There are two VNETs (vnet1 and vnet2), and each has two subnets subnet1 and subnet2. The peering is created on the two VNETs by only using subnet1 subnets.
领英推荐
You can also use BICEP (and ARM Template) to deploy subnet peering, but there is a trick if you take a look at the BICEP documentation for Virtual Network Peering link there is no option for the peer-complete-vnet property in the latest API version (2023-11-01). You need to use an unpublished version, 2024-01-01.

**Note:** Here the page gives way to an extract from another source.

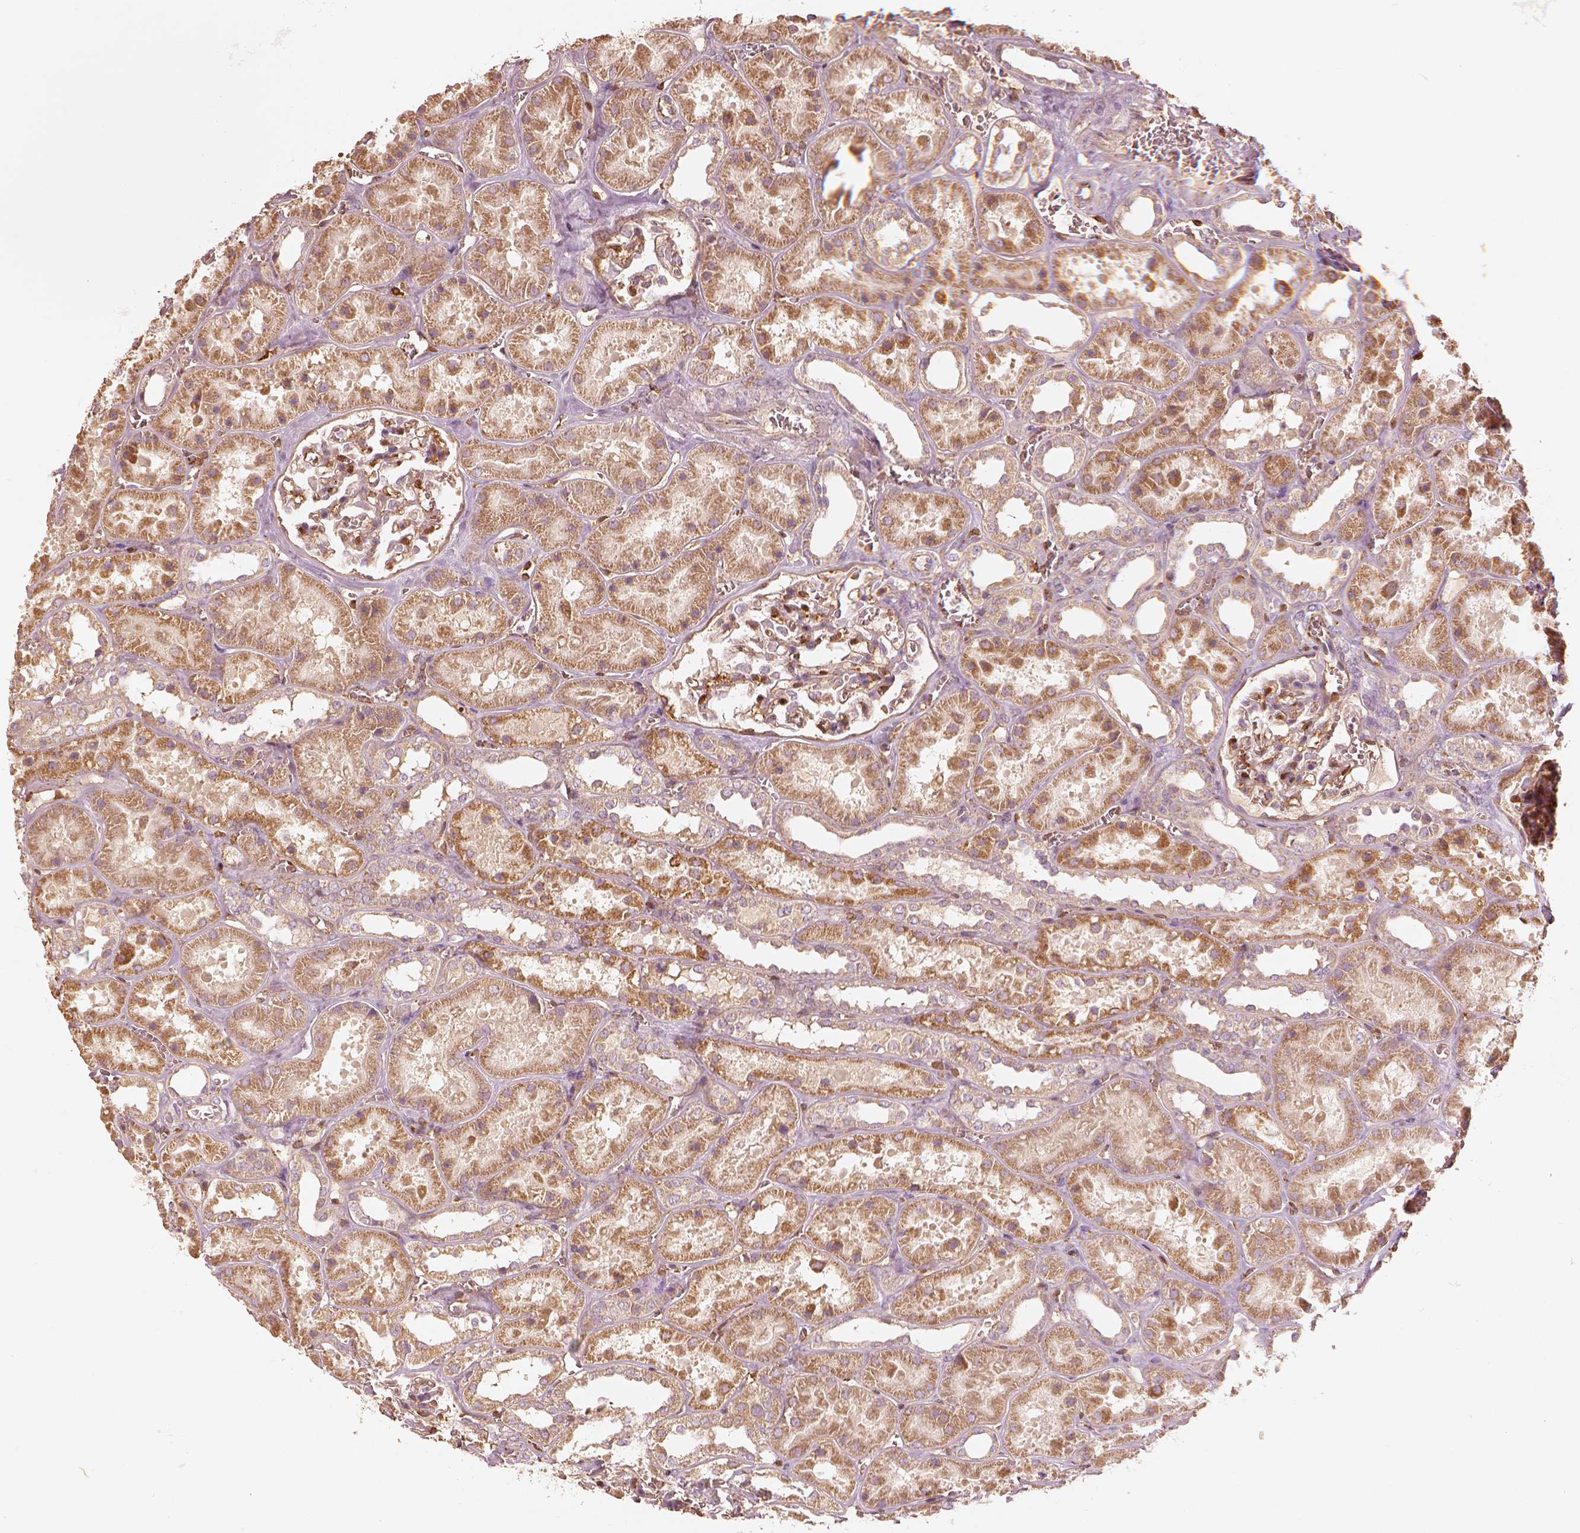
{"staining": {"intensity": "strong", "quantity": "25%-75%", "location": "cytoplasmic/membranous"}, "tissue": "kidney", "cell_type": "Cells in glomeruli", "image_type": "normal", "snomed": [{"axis": "morphology", "description": "Normal tissue, NOS"}, {"axis": "topography", "description": "Kidney"}], "caption": "A brown stain highlights strong cytoplasmic/membranous staining of a protein in cells in glomeruli of normal kidney. The protein is shown in brown color, while the nuclei are stained blue.", "gene": "FSCN1", "patient": {"sex": "female", "age": 41}}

resource VnetPeeringA 'Microsoft.Network/virtualNetworks/virtualNetworkPeerings@2024-01-01' = {
parent: vnetA
name: '${vnetAName}-${vnetBName}'
properties: {
allowVirtualNetworkAccess: true
allowForwardedTraffic: false
allowGatewayTransit: false
useRemoteGateways: false
peerCompleteVnets: false
localSubnetNames: [
'subnet1'
]
remoteSubnetNames: [
'subnet1'
]
remoteVirtualNetwork: {
id: vnetB.id
}
}
}
resource VnetPeeringB 'Microsoft.Network/virtualNetworks/virtualNetworkPeerings@2024-01-01' = {
parent: vnetB
name: '${vnetBName}-${vnetAName}'
properties: {
allowVirtualNetworkAccess: true
allowForwardedTraffic: false
allowGatewayTransit: false
useRemoteGateways: false
peerCompleteVnets: false
localSubnetNames: [
'subnet1'
]
remoteSubnetNames: [
'subnet1'
]
remoteVirtualNetwork: {
id: vnetA.id
}
}
}
You will have a warning during the deployment.
Warning BCP081: Resource type "Microsoft.Network/virtualNetworks/virtualNetworkPeerings@2024-01-01" does not have types available. Bicep is unable to validate resource properties prior to deployment, but this will not block the resource from being deployed.
But the peering will deploy without any issue. The complete code is here
But remember it is an unofficial and unsupported feature, it may change soon and should not be used in production.